▸ **Questions**
1/ In the passage about the Karizan Klingons, what is the oldest derivation of the word "fan"?
2/ Write out the part of the passage about the Karizan Klingons between "The Karizan Klingons" and "in the mid-1900s.", inclusive.

But as good myth-weavers know, the potency of myth lies in the magic of ambiguity. Myth derives its power from twilight, from straddling the here and there, like those optical illusions in psychology textbooks that signify different images depending on how you look at them. Strong myth has room for many specific and contradictory functions, political or otherwise, but it always opens up into another secret garden. No matter how much you allegorize Klingons, as Russkies or black nationalists or creatures from the id, they are compelling because they retain a certain nomadic volatility—what the zine Katra calls “outliness.”
The Karizan Klingons who gathered in the Ramada Inn are even more iconoclastic than most Trekkers, and their ritual conjures meanings only hinted at on the screen. Like Greene, most of the members of the club are Neopagans, part of a small but growing tribe of folks who have concocted a pre-/post-Christian religion out of nature worship, boho sensibilities, the recovery of the Goddess, and the Wiccan revival cobbled together by Gerald Gardner and other British witches in the mid-1900s.
The Karizans are not alone in their heathen fandom—while Neopagans groove to lunar cycles and the ancient wheel of the seasons, and conjure forth archaic pantheons within a decidedly pre-Enlightenment aesthetic, a significant chunk of this magical community are also serious SF fans. Both fans and witches share a very concrete sense of the power of the imagination, seen not as an elite realm restricted to “artists” (or TV producers) but as a vital phantasmic faculty that links the realms of fantasy with the here and now. Most of us lose this vigorous sense of imagination when we age, but both fans and Pagans learn to recover it, feed it, manifest it. There are more differences between fandom and Neopaganism than similarities, and even the Karizans insisted that the Tera’daq ritual was a “show-piece”—not a real Pagan ritual but a way to play with their magical leanings within the Trek mythos. But by performing their spiritual sensibilities within the trappings of a TV show, the Karizans also revived the oldest derivation of the word “fan:” fanaticus, a devotee of the ancient mystery cults.
***
Panaytiois K. Venetis enters the Ramada room where the Karizans take a break from working security. “It’s a cluster fuck out there,” he says, plopping down. Bearded and built like the Norse thunder god whose hammer he wears around neck, Venetis radiates an intelligent and heroic charisma. As K’Thor, leader of the Karizans, many considered him a power-mad demagogue before he staged his own ouster.
“It’s no coincidence that a lot of people who are first-generation immigrants are kinda schizophrenic and get into subcultures,” says Venetis, who grew up attending Greek parochial school and hearing the tales of the heroes of old. “You’re receiving contradictory feelings between your upbringing and the culture you’re transplanted in, which is giving you a whole new set of messages. So you gotta wend your way through that and not go crazy.”

(Stored items from a collection)
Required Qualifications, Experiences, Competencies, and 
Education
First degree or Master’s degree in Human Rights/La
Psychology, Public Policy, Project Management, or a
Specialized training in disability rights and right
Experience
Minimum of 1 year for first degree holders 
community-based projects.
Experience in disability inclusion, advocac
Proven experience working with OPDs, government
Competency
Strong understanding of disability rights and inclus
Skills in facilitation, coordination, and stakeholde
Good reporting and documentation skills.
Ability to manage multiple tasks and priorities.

▸ **Expected responses**
1/ Fanaticus, a devotee of the ancient mystery cults.

2/
The Karizan Klingons who gathered in the Ramada Inn are even more iconoclastic than most Trekkers, and their ritual conjures meanings only hinted at on the screen. Like Greene, most of the members of the club are Neopagans, part of a small but growing tribe of folks who have concocted a pre-/post-Christian religion out of nature worship, boho sensibilities, the recovery of the Goddess, and the Wiccan revival cobbled together by Gerald Gardner and other British witches in the mid-1900s.